Semester Project in Experimental Studies
Schedule:
-
end of March: everyone emails a project proposal (a couple of paragraphs)
to Prof. Moret
-
end of 1st week of April: everyone emails a tentative project design (what
measures, what experimental conditions, what goals, what expectations) to Prof. Moret; everyone makes sure he/she can produce plots, graphs, etc., from
data.
-
month of April: set up the software and data (or data generators) needed to
run the experiments; run initial sets of experiments for calibration and to
check is anything crucial has been overlooked; when all ready, run all
experiments one after the other over a few days
-
First week of May: analyze the results and write a first draft of the
project report
-
May 10: all reports due
Remarks on Projects
I graded the projects on a scale of 0 to 100, but using the full scale
-- I have grades from 20 to 95 --, so that grades of 45 or above are actually
passing grades for the project. Here is the distribution of 37 of the 39
projects (2 reports are due in):
90- : 4
80-89: 4
70-79: 1
60-69: 7
50-59: 4
40-49: 3
30-39: 9
20-29: 5
A rough letter grade correspondence would be:
A: above 89 (4)
B+: 80 to 89 (3)
B-: 70 to 79 (1)
C+: 60 to 69 (6)
C-: 45 to 59 (5)
D+: 35 to 44 (3)
D: 25 to 34 (8)
D-: below 25 (5)
Common problems:
-
Plotting data: the data should be normalized and the plots scaled
so as best to show the behavior of the structure and thus be able to
compare it to the analytical prediction. For instance, you should plot
search/insertion/deletion times per operation rather
than cumulatively (many of you even thought that the cumulative values
should be logarithmic and made comments about being surprised at observing
an apparently linear behavior, when in fact you should have expected
n log n behavior in the cumulative values) and you should
use a log scale on the data size, so that the theoretically
predicted curve would be a straight line -- it's easy to detect a deviation
from a straight line, but hard to look at a curve and say "this is logarithmic"

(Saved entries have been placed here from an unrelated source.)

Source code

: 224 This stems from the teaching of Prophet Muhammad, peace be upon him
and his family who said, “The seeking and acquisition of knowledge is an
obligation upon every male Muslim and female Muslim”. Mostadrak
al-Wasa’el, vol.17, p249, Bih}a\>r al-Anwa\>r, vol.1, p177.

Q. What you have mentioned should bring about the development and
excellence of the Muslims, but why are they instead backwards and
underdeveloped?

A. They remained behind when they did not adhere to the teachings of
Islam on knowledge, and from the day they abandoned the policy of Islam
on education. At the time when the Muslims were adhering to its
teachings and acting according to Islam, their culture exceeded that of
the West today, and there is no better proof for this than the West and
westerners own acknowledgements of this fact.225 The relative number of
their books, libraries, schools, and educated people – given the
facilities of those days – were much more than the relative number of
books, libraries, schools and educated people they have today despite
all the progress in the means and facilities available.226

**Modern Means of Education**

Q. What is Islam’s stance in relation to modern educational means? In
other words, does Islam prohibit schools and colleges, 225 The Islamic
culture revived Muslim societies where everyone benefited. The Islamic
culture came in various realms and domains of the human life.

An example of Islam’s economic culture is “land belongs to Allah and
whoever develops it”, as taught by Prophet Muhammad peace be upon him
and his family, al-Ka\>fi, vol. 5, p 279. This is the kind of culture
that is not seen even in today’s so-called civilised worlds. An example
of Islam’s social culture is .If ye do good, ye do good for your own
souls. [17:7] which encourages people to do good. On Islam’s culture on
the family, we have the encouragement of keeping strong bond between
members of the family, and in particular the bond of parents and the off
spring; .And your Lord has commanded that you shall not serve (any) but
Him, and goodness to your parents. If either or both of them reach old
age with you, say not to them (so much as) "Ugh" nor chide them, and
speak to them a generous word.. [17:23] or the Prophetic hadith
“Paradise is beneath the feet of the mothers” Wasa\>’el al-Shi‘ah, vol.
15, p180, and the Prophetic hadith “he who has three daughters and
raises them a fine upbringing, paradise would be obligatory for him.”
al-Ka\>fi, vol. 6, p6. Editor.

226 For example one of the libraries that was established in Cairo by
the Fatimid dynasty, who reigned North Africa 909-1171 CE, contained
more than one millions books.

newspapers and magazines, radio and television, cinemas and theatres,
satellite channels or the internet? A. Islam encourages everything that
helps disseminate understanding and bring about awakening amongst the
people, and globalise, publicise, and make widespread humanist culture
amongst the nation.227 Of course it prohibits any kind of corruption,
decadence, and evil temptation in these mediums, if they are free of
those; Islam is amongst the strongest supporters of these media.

(it could be some type of root and look much the same).
-
Evaluating data: timing alone may simply reflect errors in the code or
errors in data generation or unusual data patterns generated by your
test driver (many of you inserted, then deleted in the same order in
search trees, thereby making delete look much too good). The same
may go for structural measures alone. But both together generally tell
a better story and may help you identify bugs or explain apparently
strange behavior. Many of you collected only one kind of data.
Many of you were also much too trusting and believed that
the data you collected was somehow right, when in fact your code clearly
had some kind of bug.
-
Using reasonable test settings: many of you used values too small to
show much or used a single test pattern that also put one or two of
the structures at a huge disadvantage. (One example is testing
splay trees against other trees in a setting where each item is searched
for exactly once; not a bad test in itself, but it cannot be used alone
for a sweeping conclusion, since it clearly is the worst possible situation
for a splay tree.)
-
Staying slave to bad code: not all codes on the web work; of those that
work, many still have small bugs; and even the bug-free codes may be
very inefficient. Having to curtail an experiment because the code you
downloaded seg-faults (or similar trouble) is not acceptable -- you can
debug the code, download another code, or drop that structure and use
another.
-
Not saying enough in the report: a very common problem was saying next to
nothing about the nature of the tests run. You need to state how the
test data were collected or generated, what operations were used in the test,
how many, in what sequence and mix, what kind of data (timings, structural
values) were collected and how, etc. In dictionaries, you need to distinguish
successful from unsuccessful search; in all cases, you need to distinguish
insertion from deletion and from search. The plots need to have figure numbers
and need to be referred to explicitly in the text.
All in all, not a bad effort -- and I hope that all of you learned something
about obtaining code, re-using it, and running experiments.